In alternative education, two very big, old names are Waldorf and Montessori. Waldorf schools have a different kind of curriculum to that found in traditional schools; otherwise they follow the same basic principle: manage students’ time for them to make sure you get your content across to all of them within the allotted time. Montessori schools take a somewhat different approach: they allow the students to manage their own time, but the environment in which they are placed is filled with covert curriculum in the form of specially prepared materials which give lessons in different areas. Of course, the adults exert effort to make sure all children can easily access the materials. The Montessori approach still stems from the basic formula behind traditional schools and Waldorf schools alike: the adults are responsible for certain (adult-created or -selected) content getting to the students; the difference is the way the adults achieve this.

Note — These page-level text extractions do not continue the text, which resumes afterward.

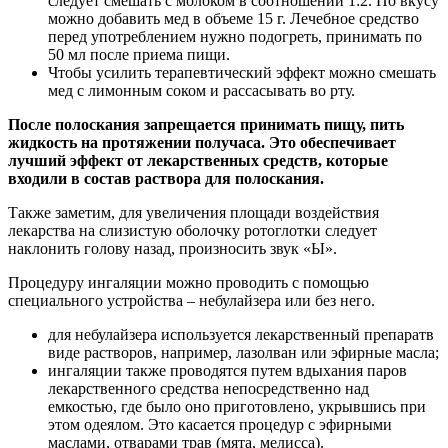
следует смешать с молоком в соотношении 1:2. По вкусу
можно добавить мед в объеме 15 г. Лечебное средство
перед употреблением нужно подогреть, принимать по
50 мл после приема пищи.
Чтобы усилить терапевтический эффект можно смешать
мед с лимонным соком и рассасывать во рту.
После полоскания запрещается принимать пищу, пить
жидкость на протяжении получаса. Это обеспечивает
лучший эффект от лекарственных средств, которые
входили в состав раствора для полоскания.
Также заметим, для увеличения площади воздействия
лекарства на слизистую оболочку ротоглотки следует
наклонить голову назад, произносить звук «Ы».
Процедуру ингаляции можно проводить с помощью
специального устройства – небулайзера или без него.
для небулайзера используется лекарственный препаратв
виде растворов, например, лазолван или эфирные масла;
ингаляции также проводятся путем вдыхания паров
лекарственного средства непосредственно над
емкостью, где было оно приготовлено, укрывшись при
этом одеялом. Это касается процедур с эфирными
маслами, отварами трав (мята, мелисса).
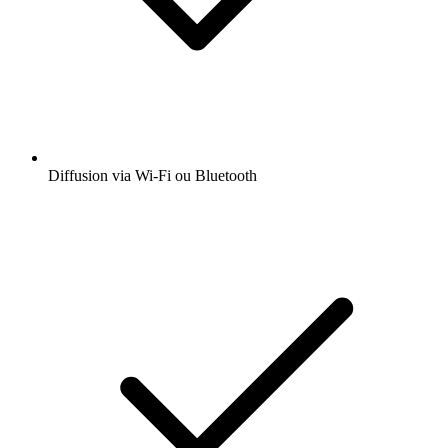
Diffusion via Wi-Fi ou Bluetooth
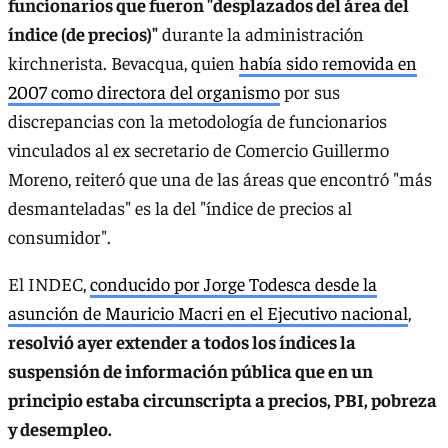
funcionarios que fueron "desplazados del área del
índice (de precios)"
durante la administración
kirchnerista. Bevacqua, quien
había sido removida en
2007 como directora del organismo
por sus
discrepancias con la metodología de funcionarios
vinculados al ex secretario de Comercio Guillermo
Moreno, reiteró que una de las áreas que encontró "más
desmanteladas" es la del "índice de precios al
consumidor".
El INDEC,
conducido por Jorge Todesca desde la
asunción de Mauricio Macri en el Ejecutivo nacional
,
resolvió ayer extender a todos los índices la
suspensión de información pública que en un
principio estaba circunscripta a precios, PBI, pobreza
y desempleo.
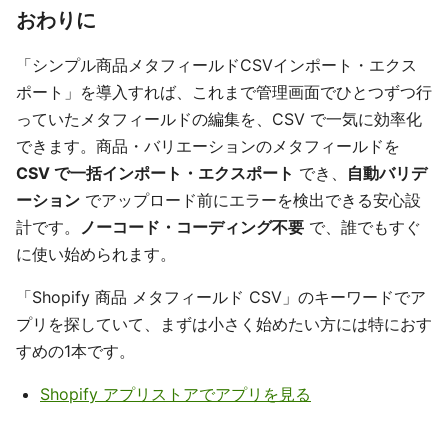
おわりに
「シンプル商品メタフィールドCSVインポート・エクス
ポート」を導入すれば、これまで管理画面でひとつずつ行
っていたメタフィールドの編集を、CSV で一気に効率化
できます。商品・バリエーションのメタフィールドを
CSV で一括インポート・エクスポート
でき、
自動バリデ
ーション
でアップロード前にエラーを検出できる安心設
計です。
ノーコード・コーディング不要
で、誰でもすぐ
に使い始められます。
「Shopify 商品 メタフィールド CSV」のキーワードでア
プリを探していて、まずは小さく始めたい方には特におす
すめの1本です。
Shopify アプリストアでアプリを見る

But what are we preparing students for? As soon as the school years are over, things are very different. You set your own priorities. You decide what content you want or need in your life. Difficulties arise on the way to what you want, and it’s up to you to find out how it can be done or find your own way of doing it. Traditional schools and traditional alternative schools like the Montessori and Waldorf types remove these challenges by solving them for the student: prioritizing ideals (“work” before play), choosing content (curriculum, “materials”), overcoming difficulties (“removing obstacles”) or flat-out providing solutions. They protect students from true challenges rather than allowing them to deal with them, get comfortable with them, and get good at overcoming them.

A democratic solution

Sudbury schoolsexemplifying democratic education in a particularly strong form — follow an entirely different formula: students are responsible for their own education. As a result, adults do not make efforts to introduce certain content for the students’ benefit — it’s not their responsibility. Generally they also won’t try to motivate students towards particular educational content — also not their responsibility. They even don’t secretly work to make sure the path is clear for a student to get what they want — again, not the adults’ responsibility.

As a result, it’s up to the student. As a student, you have to decide what to do with your time. This means setting your own priorities. This means setting your own criteria for success, so you know when you can stop and move on to the next thing. This means learning how to get help when you need it. Ultimately, it means getting practice at having a huge variety of choices in front of you and being the one who has to choose. Ultimately, that is what many adults today have a hard time with. Ultimately, no school but a democratic school can prepare you for it.